El causante de esa casi imposible reunión fue el joven y talentoso poeta Leonel Plazas Mendieta y, la hebra secreta, su libro “El olor del polvo”. Por supuesto que a Quessep lo invitaron a Popayán Ciudad Libro, pero se negó. Nos hacía el privilegio de venir a tomar un café con nosotros.
—El primero en leer este libro —y lo puso Leonel sobre la mesa— fue el poeta Giovanni y el causante de la publicación, el escritor Jorge Eliécer Pardo, en Pijao.
Tatis recibió el poemario y prometió no sólo leerlo sino hacer una nota para su página cultural en Cartagena.
José Dueñas, el periodista cultural de la radio se presentó con su voz de locutor.
—Querido poeta, ¿puedo tomar fotos? —le solicité.
—¿Hombre, claro! —me respondió.
Hice muchas, de sus manos, de su cara de niño y viejo sabio, de su risa y sus ironías.
Queríamos preguntarle tantas cosas, si tenía textos inéditos, un libro quizá, pero él jugando con las palabras nos dijo que ya había publicado más de trece y eran suficientes. Tatis lo enfrentó.

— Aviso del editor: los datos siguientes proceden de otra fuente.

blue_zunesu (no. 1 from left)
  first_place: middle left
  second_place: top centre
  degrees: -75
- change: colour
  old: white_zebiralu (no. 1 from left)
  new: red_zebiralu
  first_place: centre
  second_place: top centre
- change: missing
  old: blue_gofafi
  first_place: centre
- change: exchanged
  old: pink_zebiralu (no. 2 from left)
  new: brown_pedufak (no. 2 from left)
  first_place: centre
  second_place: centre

—¿El poeta puede vivir de la poesía?
Se quedó mirándolo por unos segundos.
—El poeta vive para la poesía.
Y ahí se abrió un grifo de anécdotas, referencias a sus amigos, a Borges, a Dante, a Petrarca, a La Divina Comedia, Las mil y una noches, a Italia y sus orígenes.

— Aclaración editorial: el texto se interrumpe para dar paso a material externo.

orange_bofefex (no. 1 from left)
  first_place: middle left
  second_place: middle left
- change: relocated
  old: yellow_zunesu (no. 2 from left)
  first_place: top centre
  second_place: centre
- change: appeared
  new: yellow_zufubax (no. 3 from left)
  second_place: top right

—Hay que visitar San Onofre, la tierra del poeta —dijo Leonel.
—No, hombre, no vayan por allá, no hay nada que ver, yo me salí de San Onofre hace años —y volvió a reír agregando—: No olviden que aquí soy Honoriscauca —y volvió a reír como en una pilatuna.
Todos le hicimos la fiesta, estábamos en medio del encantamiento.
—Estoy de acuerdo con una lista que hizo un amigo sobre la poesía colombiana —dijo y empezó a señalar con los dedos la mesa—: Silva, Porfirio, De Greiff, Arturo…
Saltamos para agregar a uno de los poetas vivos más grandes de Colombia: Giovanni Quessep.
Una nueva tanda de cafés llenó la mesa. Le pregunté por la historia de amor de Dante con Beatrice. Nos embrujó con una larga reflexión sobre el amor y la poesía. Al hacer un silencio en su explicación lo increpé:
—Usted ha sido un gran seductor.
—No, hombre, eso siempre se lo dejé a Charry Lara y a García Mafla.
Y soltó la risa señalándome con el índice.
La tertulia se tornó seria cuando quiso recitar en italiano.
—¿Puedo grabar?
—Sí.
Se acercaba el momento del nuevo adiós. Entonces le pregunté:
—Poeta qué piensas de la muerte?
Tranquilo, me puso las dos manos casi en la cara y recitó unos versos:
La Muerte viene, todo será polvo:
¡polvo de Hidalgo, polvo de Bolívar,
polvo en la urna, y rota ya la urna,
polvo en la ceguedad del aquilón!
—¿Quién escribió estos versos? —nos interrogó como profesor. Ninguno se atrevió a decir nada.
—Son de Barba… y me dice, qué es la muerte. Y no olviden brindar por mi el 31 de diciembre a las doce de la noche, el momento en que nací, en el año treinta y nueve.
Nos levantamos para despedirnos. Él también lo hizo. No permitió que pagáramos los cafés, nosotros éramos sus invitados. Salimos a buscar el taxi. Un nuevo abrazo selló el compromiso de vernos otra vez. “Y saludos al Tolima, tierra que quiero mucho”.
Sacó la mano por la ventanilla del taxi. Tatis Guerra y yo nos quedamos viendo el vuelo armonioso de un pájaro eternamente vivo. Y caminamos hacia el hotel, en silencio.